By Richard Wright - Friday, March 28, 2008
CLASSIC COLOUR — BUT PROTECT THE HOUSEHOLD HEAD
Cytisus praecox puts on a spectacular show. Picture by Roseanna Wright.
GARDENING
NEW brooms offer a sweep of colour in the garden.
A great advantage of cytisus scoparious, the common broom, is that it is fast growing and quick to establish, meaning it can be bought small, and cheaply.

I purchased a couple a good few years ago now in one of those little Woolworth boxes. Impressive they were not.
But, within a couple of years, despite having less than ideal shade and drought conditions, they put on a beautiful show of colour — one a pastel yellow specimen, the other the classic yellow and deep red, the best.
It was the bi-colour that brought back memories of my shaded childhood garden in The Strand in Ryde, where each year the faithful broom would put on a show that lit the garden despite its relatively small stature.
Beautiful broom has an abundance of flowers and cuts a real dash of late spring colour.
The common broom reaches a maximum height of about 1.5 metres, and is the subject of much folklore. It has been used medicinally by herbalists for many generations.
The saying: “A new broom sweeps clean,” is thought to come from the Sussex rhyme that informs us that sweeping the house with a flowered branch of broom will also sweep the head of the house away. Charming.
My brooms were swept away by drought and lack of care but the shrub is surprisingly tolerant of a range of conditions.
They prefer full sun but will tolerate shade.
They particularly like poor, acid, soils but most are lime tolerant too.
It’s worth cutting back new shoots after flowering to keep the shrub youthful but avoid cutting into old wood when doing so because that can be a killer.
In addition to the common broom other types are legion.
Decumbens is ideal for ground cover or rock gardens, producing brilliant yellow flowers and covering probably a square metre.

## INFORMATION SUPPLIED
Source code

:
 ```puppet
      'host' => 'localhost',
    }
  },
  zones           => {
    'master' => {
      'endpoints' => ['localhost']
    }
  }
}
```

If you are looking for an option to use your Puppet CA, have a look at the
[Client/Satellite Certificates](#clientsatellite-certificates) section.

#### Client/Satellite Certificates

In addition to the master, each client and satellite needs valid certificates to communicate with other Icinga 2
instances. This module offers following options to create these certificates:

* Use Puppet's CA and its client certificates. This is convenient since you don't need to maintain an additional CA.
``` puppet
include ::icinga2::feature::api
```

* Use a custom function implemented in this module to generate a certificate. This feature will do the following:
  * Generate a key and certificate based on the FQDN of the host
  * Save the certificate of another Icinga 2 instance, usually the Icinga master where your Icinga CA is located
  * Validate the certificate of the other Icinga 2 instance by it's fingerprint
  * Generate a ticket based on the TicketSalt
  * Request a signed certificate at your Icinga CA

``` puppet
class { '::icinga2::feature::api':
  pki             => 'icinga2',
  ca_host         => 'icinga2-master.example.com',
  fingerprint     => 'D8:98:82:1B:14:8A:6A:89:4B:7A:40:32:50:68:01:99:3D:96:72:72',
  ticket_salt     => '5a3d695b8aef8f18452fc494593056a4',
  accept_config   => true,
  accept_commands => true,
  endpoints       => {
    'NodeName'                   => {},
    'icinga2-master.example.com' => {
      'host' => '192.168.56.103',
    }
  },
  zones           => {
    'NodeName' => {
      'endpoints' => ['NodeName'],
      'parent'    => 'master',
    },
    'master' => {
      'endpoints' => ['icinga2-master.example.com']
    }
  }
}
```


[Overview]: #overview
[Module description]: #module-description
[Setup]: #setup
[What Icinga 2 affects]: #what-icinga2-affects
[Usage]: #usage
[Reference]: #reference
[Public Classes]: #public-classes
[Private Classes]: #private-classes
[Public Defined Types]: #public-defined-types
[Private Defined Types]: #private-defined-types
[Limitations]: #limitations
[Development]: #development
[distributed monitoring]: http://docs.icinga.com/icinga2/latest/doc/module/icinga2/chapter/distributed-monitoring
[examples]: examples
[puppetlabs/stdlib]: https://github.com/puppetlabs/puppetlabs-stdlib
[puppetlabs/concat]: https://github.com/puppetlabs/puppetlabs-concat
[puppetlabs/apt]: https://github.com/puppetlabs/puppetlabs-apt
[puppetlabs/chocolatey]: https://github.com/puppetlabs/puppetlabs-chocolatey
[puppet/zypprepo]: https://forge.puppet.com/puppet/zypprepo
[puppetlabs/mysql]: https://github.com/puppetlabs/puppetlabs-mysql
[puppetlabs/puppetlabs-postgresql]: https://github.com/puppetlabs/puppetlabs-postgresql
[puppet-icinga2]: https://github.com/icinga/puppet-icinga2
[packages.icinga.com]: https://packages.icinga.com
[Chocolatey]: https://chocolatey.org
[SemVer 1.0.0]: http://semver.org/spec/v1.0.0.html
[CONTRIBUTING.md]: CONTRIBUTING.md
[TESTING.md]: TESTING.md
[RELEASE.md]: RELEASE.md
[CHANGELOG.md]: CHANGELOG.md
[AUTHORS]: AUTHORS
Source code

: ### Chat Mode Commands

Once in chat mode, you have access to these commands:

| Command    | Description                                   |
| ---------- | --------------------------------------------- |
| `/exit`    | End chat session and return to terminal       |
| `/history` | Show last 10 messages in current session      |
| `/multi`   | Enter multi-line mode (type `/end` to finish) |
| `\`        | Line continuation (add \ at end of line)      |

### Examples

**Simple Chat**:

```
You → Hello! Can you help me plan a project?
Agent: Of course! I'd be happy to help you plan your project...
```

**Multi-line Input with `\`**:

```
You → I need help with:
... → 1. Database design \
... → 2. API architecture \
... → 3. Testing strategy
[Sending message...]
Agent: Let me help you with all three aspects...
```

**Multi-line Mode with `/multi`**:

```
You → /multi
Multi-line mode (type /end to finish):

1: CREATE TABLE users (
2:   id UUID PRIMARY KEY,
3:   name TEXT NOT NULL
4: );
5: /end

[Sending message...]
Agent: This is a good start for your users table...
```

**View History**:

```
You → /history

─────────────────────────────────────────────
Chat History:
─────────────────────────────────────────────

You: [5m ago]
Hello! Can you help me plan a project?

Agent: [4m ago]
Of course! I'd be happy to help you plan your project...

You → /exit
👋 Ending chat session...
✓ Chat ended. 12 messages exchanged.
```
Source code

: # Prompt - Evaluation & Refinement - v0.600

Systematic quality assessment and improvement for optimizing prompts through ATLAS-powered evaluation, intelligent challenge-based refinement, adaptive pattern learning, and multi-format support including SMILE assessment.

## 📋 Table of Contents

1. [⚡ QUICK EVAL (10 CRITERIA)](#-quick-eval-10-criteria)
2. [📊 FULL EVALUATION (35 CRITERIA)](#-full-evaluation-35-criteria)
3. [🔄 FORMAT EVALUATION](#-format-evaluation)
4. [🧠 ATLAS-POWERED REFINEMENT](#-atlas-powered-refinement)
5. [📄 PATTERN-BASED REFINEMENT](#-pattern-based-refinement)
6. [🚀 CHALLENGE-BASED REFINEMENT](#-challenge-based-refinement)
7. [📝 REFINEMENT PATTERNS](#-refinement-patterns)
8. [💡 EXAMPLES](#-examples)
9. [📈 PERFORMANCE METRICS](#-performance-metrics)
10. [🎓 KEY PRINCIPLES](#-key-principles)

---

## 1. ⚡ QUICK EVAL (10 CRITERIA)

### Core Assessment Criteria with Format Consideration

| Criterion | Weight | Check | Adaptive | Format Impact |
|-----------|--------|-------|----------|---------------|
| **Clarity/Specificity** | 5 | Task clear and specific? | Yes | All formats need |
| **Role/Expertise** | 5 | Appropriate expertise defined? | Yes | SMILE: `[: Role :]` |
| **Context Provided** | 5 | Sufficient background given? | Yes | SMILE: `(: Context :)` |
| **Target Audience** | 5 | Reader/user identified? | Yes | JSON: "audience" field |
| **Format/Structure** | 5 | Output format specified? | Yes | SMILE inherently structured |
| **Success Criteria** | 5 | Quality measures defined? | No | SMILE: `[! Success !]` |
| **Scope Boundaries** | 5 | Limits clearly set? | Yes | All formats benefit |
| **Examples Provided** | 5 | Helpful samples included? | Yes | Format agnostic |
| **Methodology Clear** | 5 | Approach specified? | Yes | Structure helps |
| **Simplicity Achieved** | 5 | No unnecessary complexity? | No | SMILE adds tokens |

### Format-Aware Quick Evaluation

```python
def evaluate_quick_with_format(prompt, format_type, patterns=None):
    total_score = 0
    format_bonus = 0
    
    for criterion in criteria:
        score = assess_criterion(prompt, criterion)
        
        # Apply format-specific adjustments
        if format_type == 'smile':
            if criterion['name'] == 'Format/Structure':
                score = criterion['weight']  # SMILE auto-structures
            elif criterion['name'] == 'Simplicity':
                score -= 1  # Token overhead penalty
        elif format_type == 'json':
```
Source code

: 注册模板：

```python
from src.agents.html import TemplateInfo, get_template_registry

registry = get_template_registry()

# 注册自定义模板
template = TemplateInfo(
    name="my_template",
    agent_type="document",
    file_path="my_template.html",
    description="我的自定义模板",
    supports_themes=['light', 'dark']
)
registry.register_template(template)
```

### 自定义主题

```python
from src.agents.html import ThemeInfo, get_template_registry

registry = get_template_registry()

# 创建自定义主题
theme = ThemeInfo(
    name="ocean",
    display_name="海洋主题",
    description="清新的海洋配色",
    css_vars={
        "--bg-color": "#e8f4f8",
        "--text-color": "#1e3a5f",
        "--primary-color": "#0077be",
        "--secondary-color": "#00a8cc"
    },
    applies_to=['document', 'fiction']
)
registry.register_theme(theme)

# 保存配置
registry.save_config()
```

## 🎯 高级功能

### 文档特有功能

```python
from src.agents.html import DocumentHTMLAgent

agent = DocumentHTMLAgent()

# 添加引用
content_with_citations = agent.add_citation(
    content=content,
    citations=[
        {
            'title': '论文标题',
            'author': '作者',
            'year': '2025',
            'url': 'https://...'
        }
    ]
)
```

## TO DO
a) Reproduce the stretch of the broom gardening article from "They prefer full" through "be a killer.".
b) According to the broom gardening article, what is the maximum height of the common broom?
c) Continue the broom gardening article, starting after its last sentence.

## SET OF ANSWERS
a)
They prefer full sun but will tolerate shade.
They particularly like poor, acid, soils but most are lime tolerant too.
It’s worth cutting back new shoots after flowering to keep the shrub youthful but avoid cutting into old wood when doing so because that can be a killer.

b) About 1.5 meters.

c)
Porlock is bigger, with a height and spread of three metres at maturity and makes a fine shrub border specimen.
Cytisus x praecox Warminster is one of my pair, with its profusion of pale yellow.
Married to cytisus Maria Burkwood, with its ruby red, the pair were a pretty picture and may well come again to my garden in Oakhill Road.

A HELPING HAND FOR SQUIRRELS
ONE of the delights of this column is being able to make even a tiny difference.
And I’m delighted to say a piece of a few months ago struck a chord with an award-winning enterprise that has carved out a living offering recreational tree climbing.
My family had noticed other animals in trouble — road-kill carnage of red squirrels in Calthorpes Road, between Ryde and Seaview.
The reason was tree surgeon Russell Page was injured and was unable to fill the hoppers each side of the road rope bridge designed to encourage the squirrels to cross the road above the traffic, not beneath the wheels.
Russell had kindly done it since 1999, using food supplied by Helen Butler’s Wight Squirrel Project.
A squished squirrel was there to be seen most days and we wondered how that could ever be sustained.
Help was at hand. Goodleaf Climbing proprietor Paul McCathie scampers up the trees and re-fills the hoppers every three weeks now. And he has made a real difference.